Sade dil, aruz veznine pek uymuyordu. Halbuki, hece vezniyle sade dil arasında samimi bir akrabalık vardı. Sarayın ihmaline rağmen halk, sade Türkçe ile hece veznini, iki kıymetli tılsım gibi, sinesinde saklamıştı. Bu sebeple Türkçüler, bunları bulmakta güçlük çekmediler.
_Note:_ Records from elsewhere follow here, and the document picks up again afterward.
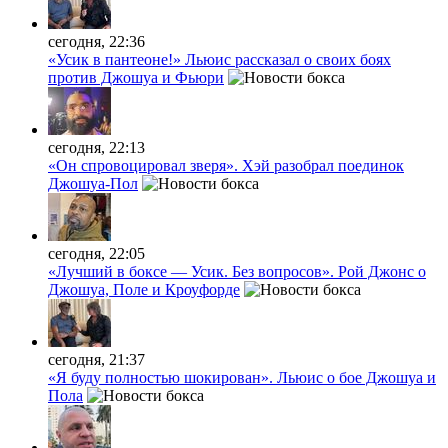
сегодня, 22:36
«Усик в пантеоне!» Льюис рассказал о своих боях
против Джошуа и Фьюри
сегодня, 22:13
«Он спровоцировал зверя». Хэй разобрал поединок
Джошуа-Пол
сегодня, 22:05
«Лучший в боксе — Усик. Без вопросов». Рой Джонс о
Джошуа, Поле и Кроуфорде
сегодня, 21:37
«Я буду полностью шокирован». Льюис о бое Джошуа и
Пола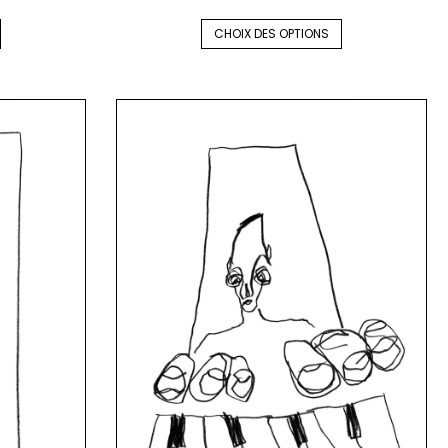
CHOIX DES OPTIONS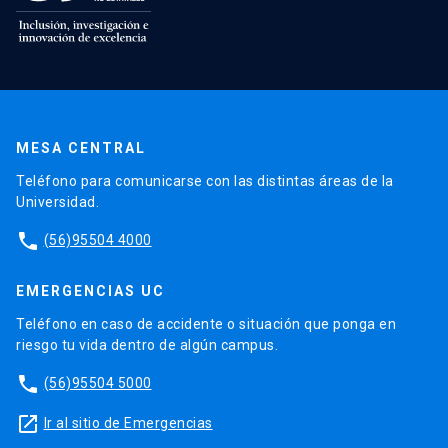
MESA CENTRAL
Teléfono para comunicarse con las distintas áreas de la
Universidad.
phone
(56)95504 4000
EMERGENCIAS UC
Teléfono en caso de accidente o situación que ponga en
riesgo tu vida dentro de algún campus.
phone
(56)95504 5000
launch
Ir al sitio de Emergencias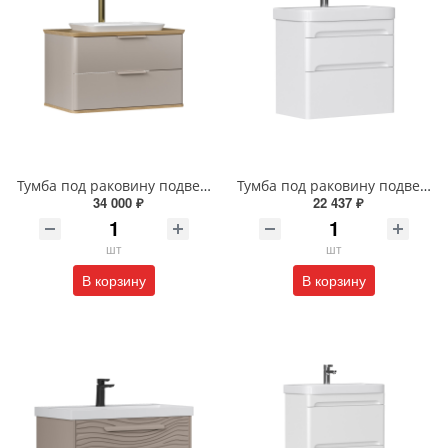
Тумба под раковину подвесная EQUIL Десерт 80.2Я/Desert 80.2Y с ручками в цвет амарок tpDSRT80.2Y-25R амарок/дуб
Тумба под раковину подвесная EQUIL Найс 70 см tpNICE70.2Y-05 белая
34 000 ₽
22 437 ₽
шт
шт
В корзину
В корзину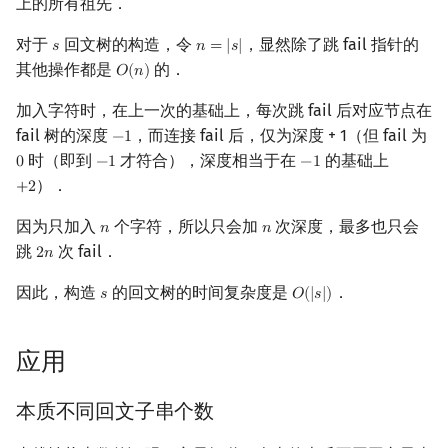
上的所有祖先．
对于
回文树的构造，令
，显然除了跳 fail 指针的
𝑠
𝑛
=
|
𝑠
|
s
n
=
|
s
|
其他操作都是
的．
𝑂
(
𝑛
)
O
(
n
)
加入字符时，在上一次的基础上，每次跳 fail 后对应节点在
fail 树的深度
，而连接 fail 后，仅为深度 + 1（但 fail 为
−
1
−
1
时（即到
才符合），深度相当于在
的基础上
0
−
1
−
1
0
−
1
−
1
）．
+
2
+
2
因为只加入
个字符，所以只会加
次深度，最多也只会
𝑛
𝑛
n
n
跳
次 fail．
2
𝑛
2
n
因此，构造
的回文树的时间复杂度是
．
𝑠
𝑂
(
|
𝑠
|
)
s
O
(
|
s
|
)
应用
本质不同回文子串个数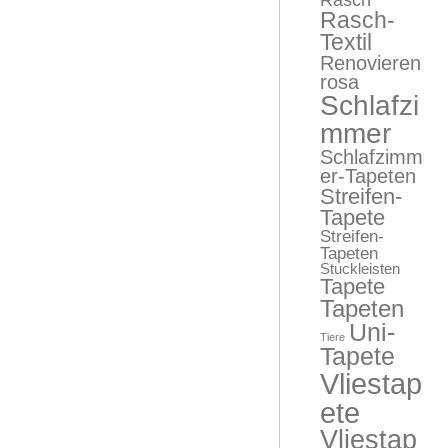
Rasch-
Textil
Renovieren
rosa
Schlafzi
mmer
Schlafzimm
er-Tapeten
Streifen-
Tapete
Streifen-
Tapeten
Stuckleisten
Tapete
Tapeten
Uni-
Tiere
Tapete
Vliestap
ete
Vliestap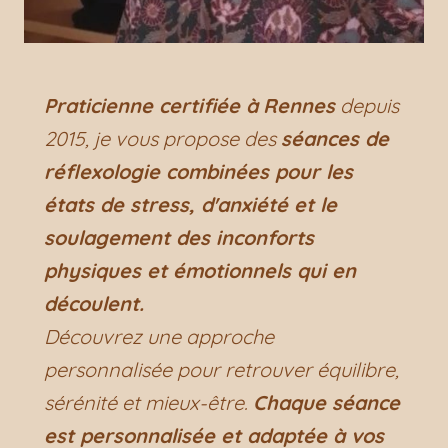
Praticienne certifiée à
Rennes
depuis
2015, je vous propose des
séances de
réflexologie combinées pour les
états de stress, d'anxiété et le
soulagement des inconforts
physiques et émotionnels qui en
découlent.
Découvrez une approche
personnalisée pour retrouver équilibre,
sérénité et mieux-être.
Chaque séance
est personnalisée et adaptée à vos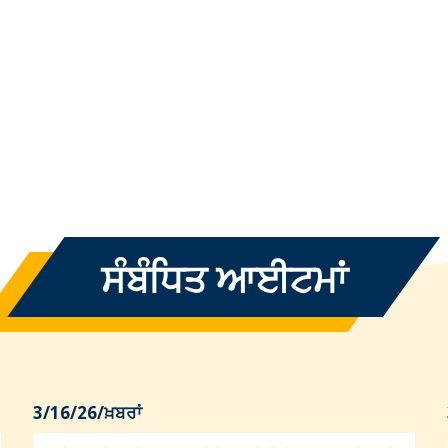
ਸੰਬੰਧਿਤ ਆਈਟਮਾਂ
3/16/26
/
ਖ਼ਬਰਾਂ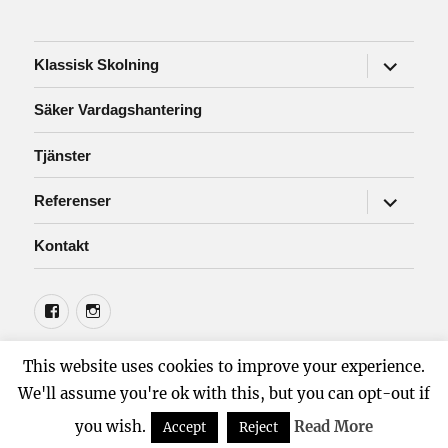
expander
Klassisk Skolning
undermen
Säker Vardagshantering
Tjänster
expander
Referenser
undermen
Kontakt
Facebook
Instagram
Ekipage-1
Drivs med WordPress
This website uses cookies to improve your experience.
We'll assume you're ok with this, but you can opt-out if
you wish.
Read More
Accept
Reject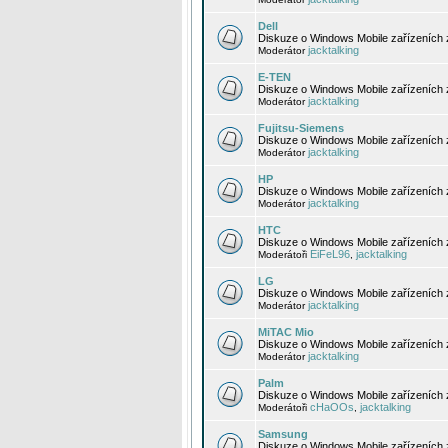
Dell
Diskuze o Windows Mobile zařízeních 
jacktalking
Moderátor
E-TEN
Diskuze o Windows Mobile zařízeních 
jacktalking
Moderátor
Fujitsu-Siemens
Diskuze o Windows Mobile zařízeních 
jacktalking
Moderátor
HP
Diskuze o Windows Mobile zařízeních
jacktalking
Moderátor
HTC
Diskuze o Windows Mobile zařízeních
EiFeL96
jacktalking
Moderátoři
,
LG
Diskuze o Windows Mobile zařízeních
jacktalking
Moderátor
MiTAC Mio
Diskuze o Windows Mobile zařízeních 
jacktalking
Moderátor
Palm
Diskuze o Windows Mobile zařízeních 
cHaOOs
jacktalking
Moderátoři
,
Samsung
Diskuze o Windows Mobile zařízeních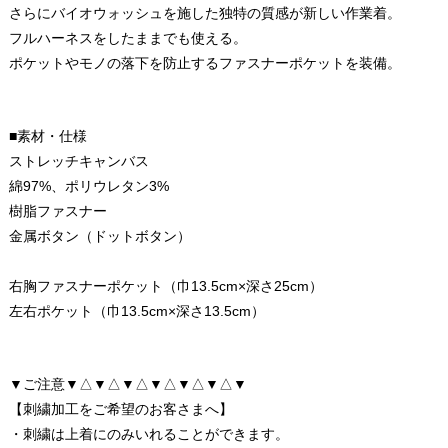
さらにバイオウォッシュを施した独特の質感が新しい作業着。
フルハーネスをしたままでも使える。
ポケットやモノの落下を防止するファスナーポケットを装備。
■素材・仕様
ストレッチキャンバス
綿97%、ポリウレタン3%
樹脂ファスナー
金属ボタン（ドットボタン）
右胸ファスナーポケット（巾13.5cm×深さ25cm）
左右ポケット（巾13.5cm×深さ13.5cm）
▼ご注意▼△▼△▼△▼△▼△▼△▼
【刺繍加工をご希望のお客さまへ】
・刺繍は上着にのみいれることができます。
Bununla beraber hece vezni, bazı şairlerimizi yanlış yollara götürdü. Bunlardan bir kısmı, Fransızların hece vezinlerini taklide kalkıştılar. Bu şiirler, halkın hoşuna gitmedi. Çünkü, halkımız hece vezninin ancak bazı şekillerinden zevk alıyordu. Milli vezinlerimiz halk tarafından kullanılan bu sınırlı ve belirli vezinlere münhasırdır. Halk vezinleri arasında, (6 + 6) şekli yoktur; bunun yerine (6 + 5) vezni vardır. Tecrübe ile anlaşıldı ki, Türk halkı, bu son vezinden çok hoşlanıyor. Bu tecrübe, aynı zamanda, başka milletlerden vezin alınamayacağı kaidesini de meydana attı. Bu suretle, bizdeki hece vezni taraftarlığı başka dillere ait hece vezinlerini taklit demek olmadığı ve Türk halkına mahsus hece vezinlerini canlandırmadan ibaret bulunduğunu ortaya koydu.
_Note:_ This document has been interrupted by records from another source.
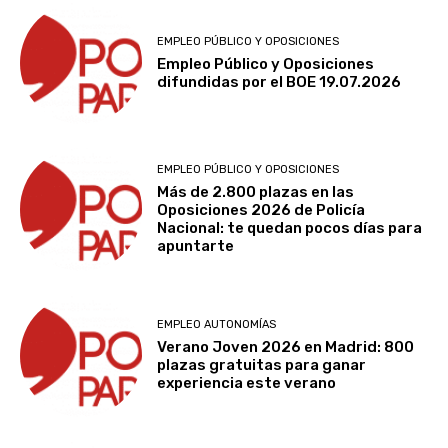
EMPLEO PÚBLICO Y OPOSICIONES
Empleo Público y Oposiciones
difundidas por el BOE 19.07.2026
EMPLEO PÚBLICO Y OPOSICIONES
Más de 2.800 plazas en las
Oposiciones 2026 de Policía
Nacional: te quedan pocos días para
apuntarte
EMPLEO AUTONOMÍAS
Verano Joven 2026 en Madrid: 800
plazas gratuitas para ganar
experiencia este verano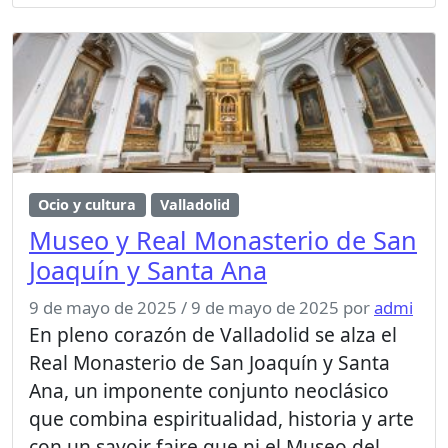
Ocio y cultura
Valladolid
Museo y Real Monasterio de San
Joaquín y Santa Ana
9 de mayo de 2025
/
9 de mayo de 2025
por
admi
En pleno corazón de Valladolid se alza el
Real Monasterio de San Joaquín y Santa
Ana, un imponente conjunto neoclásico
que combina espiritualidad, historia y arte
con un savoir faire que ni el Museo del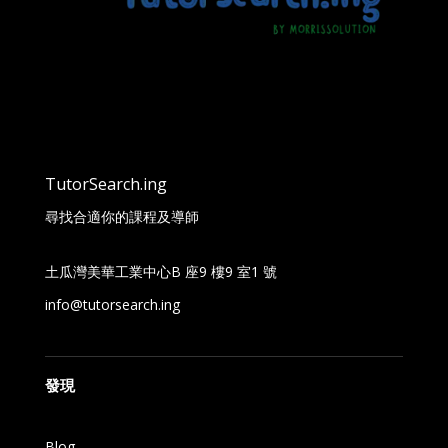
TutorSearch.ing
尋找合適你的課程及導師
土瓜灣美華工業中心B 座9 樓9 室1 號
info@tutorsearch.ing
發現
Blog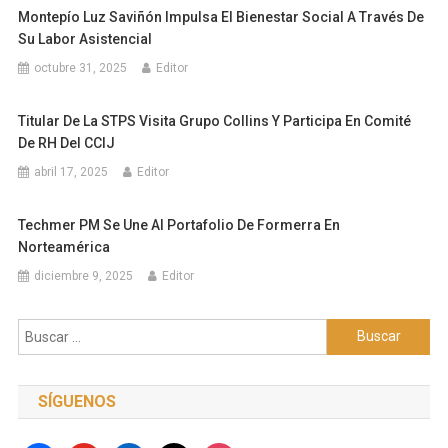
Montepío Luz Saviñón Impulsa El Bienestar Social A Través De
Su Labor Asistencial
octubre 31, 2025
Editor
Titular De La STPS Visita Grupo Collins Y Participa En Comité
De RH Del CCIJ
abril 17, 2025
Editor
Techmer PM Se Une Al Portafolio De Formerra En
Norteamérica
diciembre 9, 2025
Editor
Buscar:
SÍGUENOS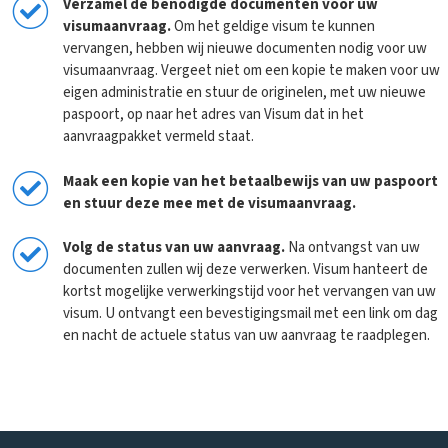
Verzamel de benodigde documenten voor uw
visumaanvraag.
Om het geldige visum te kunnen
vervangen, hebben wij nieuwe documenten nodig voor uw
visumaanvraag. Vergeet niet om een kopie te maken voor uw
eigen administratie en stuur de originelen, met uw nieuwe
paspoort, op naar het adres van Visum dat in het
aanvraagpakket vermeld staat.
Maak een kopie van het betaalbewijs van uw paspoort
en stuur deze mee met de visumaanvraag.
Volg de status van uw aanvraag
.
Na ontvangst van uw
documenten zullen wij deze verwerken. Visum hanteert de
kortst mogelijke verwerkingstijd voor het vervangen van uw
visum. U ontvangt een bevestigingsmail met een link om dag
en nacht de actuele status van uw aanvraag te raadplegen.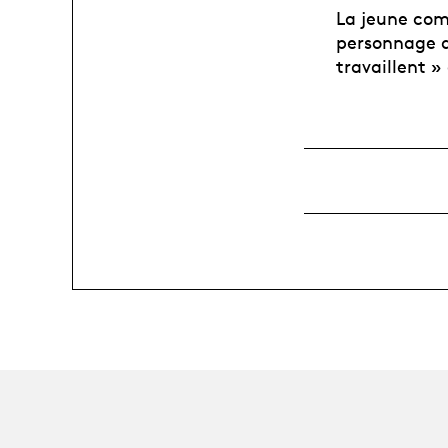
La jeune com
personnage d
travaillent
Hece veznini yanlış yola götüren şairlerden bir kısmı da yeni vezinler icadına kalkıştılar. Bunların yoktan var ettiği vezinlerden birçoğunu da halk kabul etmedi. Bu suretle anlaşıldı ki, milli vezinler, halkın eskiden beri kullanmakta olduğu vezinlerle sonradan kabul edebildiği vezinlere inhisar eder. Halkın hoşlanmadığı vezinler, hece tarzında olsa bile, milli vezinlerden sayılamaz.